1986–2010

Zurich – Brief Encounters


Around the mid-1980s, somewhat lost as I thought about my next long-term project (it would be the Great Wall of China) but also anxious to train my eye, I photographed the people I randomly encountered in my neighborhood—in hopes of producing something like Diane Arbus’ work—and quickly gave up. Hers were journeys into internal hearts of darkness; mine increasingly appeared to be geographically labeled. As remote as I envisaged them to be, they did at least hold the hope of return.

In the 1990s, back from covering calamities and conflicts, I realized how tightly connected the Golden Triangle and Zurich’s needle park were. The drug scene had been kicked out of the Platzspitz from behind the National Museum and had drifted into the small park in front of the house where I lived and worked. I saw body bags brought away on stretchers, faced knife-wielding junkies, and deep into the night called the ambulance to collect those wasting away on the threshold of the house. Things were too close to photograph. The needle trauma became such an eyesore that the museum and my (now) Advanced School of Design considered temporary closure to deny access to the toilets—and, as I reckoned, because there was a compatibility problem between reality and concepts. One morning the drug scene was flushed out. The disused Letten railyard just across the River Limmat was transformed into Europe’s largest open scene, becoming the site of homicides and making international headlines. Finally, the city was able to secure the support of the cantonal and federal governments: Letten was cleared, its soil detoxified and a lido installed instead.

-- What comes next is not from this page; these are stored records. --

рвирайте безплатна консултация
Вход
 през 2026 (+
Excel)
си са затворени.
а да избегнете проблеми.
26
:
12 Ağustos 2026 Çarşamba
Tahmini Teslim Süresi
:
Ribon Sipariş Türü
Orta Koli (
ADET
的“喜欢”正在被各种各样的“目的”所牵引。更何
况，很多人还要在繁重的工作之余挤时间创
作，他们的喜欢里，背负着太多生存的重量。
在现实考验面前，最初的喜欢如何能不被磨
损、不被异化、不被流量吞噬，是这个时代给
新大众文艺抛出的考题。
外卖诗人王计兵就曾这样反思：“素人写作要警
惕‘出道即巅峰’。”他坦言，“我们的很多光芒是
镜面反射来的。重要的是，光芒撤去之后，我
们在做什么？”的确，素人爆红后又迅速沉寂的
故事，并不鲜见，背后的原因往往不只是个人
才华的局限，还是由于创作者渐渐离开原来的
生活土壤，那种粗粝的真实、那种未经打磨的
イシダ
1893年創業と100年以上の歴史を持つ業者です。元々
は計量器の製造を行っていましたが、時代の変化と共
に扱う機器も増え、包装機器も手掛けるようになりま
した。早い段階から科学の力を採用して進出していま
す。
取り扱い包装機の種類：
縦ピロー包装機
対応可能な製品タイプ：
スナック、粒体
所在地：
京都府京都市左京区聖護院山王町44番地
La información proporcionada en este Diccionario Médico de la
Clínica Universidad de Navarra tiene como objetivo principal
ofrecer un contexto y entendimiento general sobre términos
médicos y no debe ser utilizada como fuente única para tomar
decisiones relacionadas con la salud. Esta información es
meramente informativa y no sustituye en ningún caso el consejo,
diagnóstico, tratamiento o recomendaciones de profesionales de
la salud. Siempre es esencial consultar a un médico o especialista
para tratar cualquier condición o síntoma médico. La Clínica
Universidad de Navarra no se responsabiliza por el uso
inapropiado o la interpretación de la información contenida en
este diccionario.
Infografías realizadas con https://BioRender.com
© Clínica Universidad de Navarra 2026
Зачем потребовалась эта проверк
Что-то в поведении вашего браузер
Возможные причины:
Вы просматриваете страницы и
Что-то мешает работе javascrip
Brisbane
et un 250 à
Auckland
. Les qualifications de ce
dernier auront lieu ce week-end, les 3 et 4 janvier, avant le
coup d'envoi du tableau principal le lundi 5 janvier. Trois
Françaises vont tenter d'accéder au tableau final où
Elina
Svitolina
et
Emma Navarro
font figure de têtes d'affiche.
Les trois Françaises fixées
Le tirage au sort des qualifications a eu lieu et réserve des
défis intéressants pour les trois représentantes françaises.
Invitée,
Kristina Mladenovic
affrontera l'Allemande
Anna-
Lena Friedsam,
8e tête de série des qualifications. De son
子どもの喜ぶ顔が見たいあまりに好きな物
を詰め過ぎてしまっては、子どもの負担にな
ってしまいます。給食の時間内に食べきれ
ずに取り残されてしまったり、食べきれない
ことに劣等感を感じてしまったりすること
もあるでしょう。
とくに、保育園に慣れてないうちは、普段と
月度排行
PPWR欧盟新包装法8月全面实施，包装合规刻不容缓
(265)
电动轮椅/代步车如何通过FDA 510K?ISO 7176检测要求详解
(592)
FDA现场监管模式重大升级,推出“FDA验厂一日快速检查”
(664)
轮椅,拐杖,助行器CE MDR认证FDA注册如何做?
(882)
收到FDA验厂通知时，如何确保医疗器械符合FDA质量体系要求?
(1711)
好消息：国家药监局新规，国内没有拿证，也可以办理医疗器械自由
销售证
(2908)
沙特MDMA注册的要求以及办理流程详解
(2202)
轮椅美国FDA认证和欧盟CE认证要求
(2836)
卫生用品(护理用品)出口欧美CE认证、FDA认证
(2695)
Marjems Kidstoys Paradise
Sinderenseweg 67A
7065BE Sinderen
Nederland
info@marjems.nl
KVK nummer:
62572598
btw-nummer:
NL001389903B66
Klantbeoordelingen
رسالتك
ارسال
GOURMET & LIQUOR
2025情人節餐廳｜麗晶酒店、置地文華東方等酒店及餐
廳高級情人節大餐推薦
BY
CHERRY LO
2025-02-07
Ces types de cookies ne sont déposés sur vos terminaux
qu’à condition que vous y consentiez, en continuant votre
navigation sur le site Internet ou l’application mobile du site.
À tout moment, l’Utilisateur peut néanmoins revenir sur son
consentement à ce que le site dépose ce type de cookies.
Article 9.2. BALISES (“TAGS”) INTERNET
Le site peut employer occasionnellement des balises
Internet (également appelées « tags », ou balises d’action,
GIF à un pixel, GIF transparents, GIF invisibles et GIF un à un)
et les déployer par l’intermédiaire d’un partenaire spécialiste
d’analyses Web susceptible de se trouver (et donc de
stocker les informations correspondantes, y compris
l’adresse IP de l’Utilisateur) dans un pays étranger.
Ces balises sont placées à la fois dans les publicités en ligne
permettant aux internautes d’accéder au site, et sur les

By 2010, when I moved away from Zurich, Kreis 5, which had emerged as an industrial quarter in the 19th century due to its proximity to the main railway station and the river, had undergone some fundamental changes: Its shipyards had been turned into theaters, its breweries into art galleries, the arches of the railway viaduct into shops. The latter monument had been immortalized by Jean-Pascal Imsand, a photographer friend living down Limmatstrasse, whose studio overlooked the arches, and who died too young, just as he was about to finish a series of photographs for his Kreis 5 project. Among the images in that series were some fine portraits taken in a thrift store, whose poses and light are reminiscent of Lewis Hine’s Ellis Island immigrants. The former cogwheel factory, in the abandoned halls of which René Burri and I had conceived an exhibition on photography in DU magazine back in 1995, had been replaced by the Prime Tower, which for a time was Switzerland’s tallest building, its occupants the internationally indistinguishable flatscreen proletariat. Craft, design, and the arts had also moved to Zurich West, and under the new label and umbrella of Zurich University of the Arts had found a new home in a dairy plant tailored to the needs of the new extended curriculums.